Poursuivez le texte sur Clichy-sous-Bois à partir de sa dernière phrase.

**TEXTE FOURNI**
■ ■ ■ ■ ■

Aux dernières élections régionales, le taux de participation aux élections a été très faible à Clichy. Mais comment reprocher aux électeurs Clichois de se désintéresser d’élections pour des institutions dont ils se sentent exclus, sur ce territoire abandonné de la République ? J’espère que les députés et représentants de l’État, témoins de cette journée ordinaire dans ma ville, seront porteurs de cette réalité au plus haut niveau de l’État. Parce qu’aujourd’hui, moi, maire de Clichy-sous-Bois, j’ai honte d’être le représentant impuissant de la République Française.

Post-scriptum : une réunion sur le «plan de sauvegarde» du Chêne-Pointu devait avoir lieu vendredi 9 avril. Elle a été annulée au dernier moment, la plupart des représentants institutionnels n’ayant pas pu se rendre disponibles.

© Le Monde.

Cette situation ne fait pas la Une des médias, elle n’est pas vendeuse comme les rumeurs sur le couple présidentiel qui sont reprises par tous.

La rumeur, suite et fin ?
envoyé par franceinter. – Gag, sketch et parodie humouristique en video.

Comment dans un pays riche comme le notre, nous puissions avoir une telle misère qui est condamnable pour non assistance à personnes en danger.

■ ■ ■ ■ ■

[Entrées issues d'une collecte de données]
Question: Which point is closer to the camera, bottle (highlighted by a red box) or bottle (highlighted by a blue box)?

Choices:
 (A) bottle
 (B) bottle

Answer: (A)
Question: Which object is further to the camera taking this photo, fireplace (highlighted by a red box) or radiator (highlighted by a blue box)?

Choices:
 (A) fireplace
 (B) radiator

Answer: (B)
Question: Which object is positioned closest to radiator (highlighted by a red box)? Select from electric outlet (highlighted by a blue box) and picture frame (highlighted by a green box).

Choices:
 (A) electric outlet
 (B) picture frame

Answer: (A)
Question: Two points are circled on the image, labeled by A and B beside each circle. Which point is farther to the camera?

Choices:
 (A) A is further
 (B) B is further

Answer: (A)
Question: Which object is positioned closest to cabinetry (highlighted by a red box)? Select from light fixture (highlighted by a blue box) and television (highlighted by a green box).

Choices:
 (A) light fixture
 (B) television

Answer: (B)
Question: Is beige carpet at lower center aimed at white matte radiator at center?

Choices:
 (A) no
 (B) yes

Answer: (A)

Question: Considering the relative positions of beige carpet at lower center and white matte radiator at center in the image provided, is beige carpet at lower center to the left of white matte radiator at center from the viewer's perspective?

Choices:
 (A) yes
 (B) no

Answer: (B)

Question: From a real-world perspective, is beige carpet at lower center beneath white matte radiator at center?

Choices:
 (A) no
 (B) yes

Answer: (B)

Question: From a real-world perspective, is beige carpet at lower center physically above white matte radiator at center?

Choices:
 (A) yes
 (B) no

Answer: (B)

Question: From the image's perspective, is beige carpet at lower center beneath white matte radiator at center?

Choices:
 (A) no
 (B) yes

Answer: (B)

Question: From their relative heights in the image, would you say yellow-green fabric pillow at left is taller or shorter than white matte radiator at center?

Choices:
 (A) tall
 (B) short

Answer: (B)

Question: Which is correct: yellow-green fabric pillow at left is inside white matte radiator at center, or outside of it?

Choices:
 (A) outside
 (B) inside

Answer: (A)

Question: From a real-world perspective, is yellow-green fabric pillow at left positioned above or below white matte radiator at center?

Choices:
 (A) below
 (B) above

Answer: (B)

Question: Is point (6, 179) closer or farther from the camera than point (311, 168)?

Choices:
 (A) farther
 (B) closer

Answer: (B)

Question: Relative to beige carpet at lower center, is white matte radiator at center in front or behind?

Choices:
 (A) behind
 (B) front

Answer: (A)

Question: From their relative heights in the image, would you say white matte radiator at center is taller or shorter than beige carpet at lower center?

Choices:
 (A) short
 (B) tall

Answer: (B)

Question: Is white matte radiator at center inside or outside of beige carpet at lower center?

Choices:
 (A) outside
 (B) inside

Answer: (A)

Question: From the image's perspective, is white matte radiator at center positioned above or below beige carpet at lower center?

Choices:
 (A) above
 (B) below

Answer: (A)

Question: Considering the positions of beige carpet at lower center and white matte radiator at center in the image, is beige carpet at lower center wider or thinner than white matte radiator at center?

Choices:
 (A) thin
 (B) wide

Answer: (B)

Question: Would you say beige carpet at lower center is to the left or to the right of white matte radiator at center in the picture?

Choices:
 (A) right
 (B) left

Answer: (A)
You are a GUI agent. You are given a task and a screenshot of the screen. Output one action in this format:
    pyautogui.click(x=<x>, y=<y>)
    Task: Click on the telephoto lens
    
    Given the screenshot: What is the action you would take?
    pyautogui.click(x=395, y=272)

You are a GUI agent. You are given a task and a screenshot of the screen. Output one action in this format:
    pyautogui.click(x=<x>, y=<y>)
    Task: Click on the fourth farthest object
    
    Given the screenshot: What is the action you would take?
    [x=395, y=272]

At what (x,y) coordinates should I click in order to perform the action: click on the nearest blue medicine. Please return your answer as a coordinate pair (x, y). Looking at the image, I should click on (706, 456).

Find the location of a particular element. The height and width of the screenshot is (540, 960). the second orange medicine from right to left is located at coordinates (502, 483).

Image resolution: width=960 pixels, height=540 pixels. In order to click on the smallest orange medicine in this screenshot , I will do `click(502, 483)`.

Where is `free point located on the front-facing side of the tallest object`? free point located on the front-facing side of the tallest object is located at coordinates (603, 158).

■ ■ ■ ■ ■

**RÉPONSE**
Clichy-sous-Bois n’a pas changé depuis les émeutes du 27 octobre 2005 en fin d’après-midi, une dizaine de Clichois reviennent à pied du stade Marcel-Vincent de Livry-Gargan, où ils ont passé l’après-midi à jouer au football. En chemin, ils passent à proximité d’un grand chantier de construction. Un riverain signale par un appel téléphonique une tentative de vol sur une baraque du chantier au commissariat de Livry-Gargan. Celui-ci dépêche un véhicule de la brigade anti-criminalité. La police nationale essaye ainsi d’interpeller six jeunes individus, dont quatre très rapidement dans le parc Vincent Auriol. Deux autres dans le cimetière qui jouxte le poste de transformation EDF où se sont réfugiés trois autres fuyards, Bouna Traoré (15 ans), Zyed Benna (17 ans), et Muhittin Altun (17 ans), qui prennent alors la fuite.

Cherchant à se cacher dans un transformateur, Bouna Traoré (15 ans), Zyed Benna (17 ans) meurent par électrocution dans l’enceinte d’un poste source électrique. Le troisième, Muhittin Altun, est grièvement brûlé, mais parvient à regagner le quartier. D’après les enregistrements des conversations radio, un gardien de la paix présent sur place, dit trois fois à ses collègues qu’il a vu les jeunes se diriger vers l’installation électrique et lance, «S’ils rentrent sur le site EDF, je ne donne pas cher de leur peau».

Une procédure judiciaire est en cours suite à la plainte déposée par les parents des jeunes. Deux policiers ont été mis en examen en février 2007. Le 27 octobre 2007, à l’occasion du deuxième anniversaire de la mort des deux jeunes, le père de Benna a déclaré selon le Nouvel Observateur : «L’affaire prend du retard (…), il faut que ça avance et que les policiers soient jugés».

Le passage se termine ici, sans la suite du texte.